On 19 Jul 2005, at 18:22, Chris Espinosa wrote:
I have an XCode 2.0 project which builds an application that uses a "Copy Files" build phase to copy private frameworks into the application's package frameworks folder. These frameworks are built with other XCode 2.0 projects, externally to the application.
Naturally, I want to be able to copy the Development framework into the application package when I'm debugging and the Deployment framework when I'm compiling for release.
With XCode 2.0 this was trivial as all I had to do was build the frameworks with the appropriate build style I needed and XCode would pick up the right framework as there was only one directory they could be in i.e. the "build" folder. This isn't the case now as they end up in sub-folders of the build folder called, "Deployment" and "Development".
So, without resorting to shell script, how do I get my application project to copy the appropriate framework into its package?
Changing default build directories for XCode, in the app preferences, isn't going to fly either. This should "just work" from a clean virgin installation and a sync from the source control system as it does with XCode 2.0.
This should "just work." If you could describe how your project is set up to "pick up" the framework, and what the failure mode is, that would be very helpful. What we've seen so far is that projects are referring to built products relative to $(SYMROOT), when they should be relative to $(BUILT_PRODUCTS_DIR).

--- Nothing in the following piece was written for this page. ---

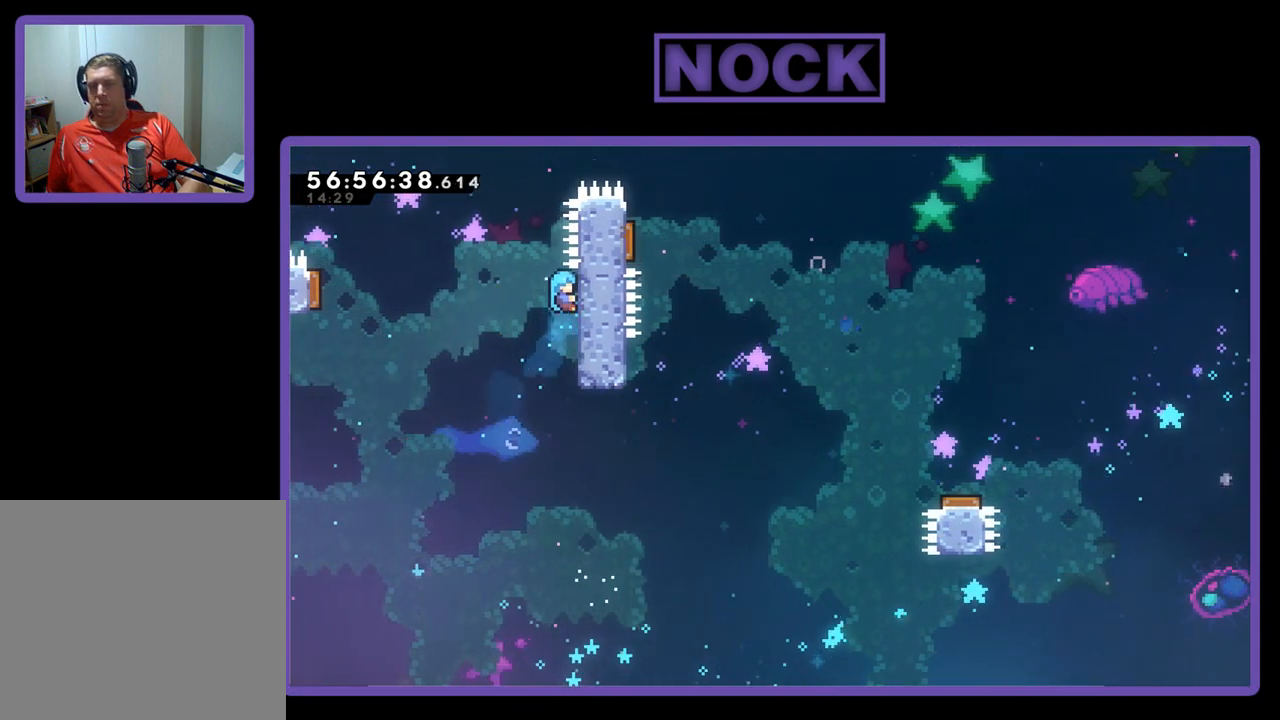
{"buttons": ["CROSS", "R2", "DPAD_UP", "DPAD_LEFT"], "right_stick": "center", "events": [[33, "DPAD_UP", "up"], [133, "DPAD_LEFT", "down"], [267, "CROSS", "down"], [367, "DPAD_UP", "down"]]}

In a "Copy Files" build phase, I point it at the framework or shared library and set the pop-up menu to copy the item to the right folder in the app wrapper. So... with XCode 2.0 it would have pointed to /SomePath/SomeProject/build/SomeProject.framework and happily copied it whether it was built for Deployment or Development.
Of course, that doesn't work anymore with XCode 2.1 as the path would now have to be, /SomePath/SomeProject/build/$BUILD_STYLE/SomeProject.framework which you can't select for obvious reasons. I can only select the Development *or* the Deployment build which means I don't necessarily get the right framework for the build style of the project using it.
If you like, I can mail you such a situation with two example projects.
Of course this all applies for linking the project via the IDE too. I have currently got the project using "-framework SomeProject" and "-lSomeLibrary" with the paths set, manually, for Deployment and Development.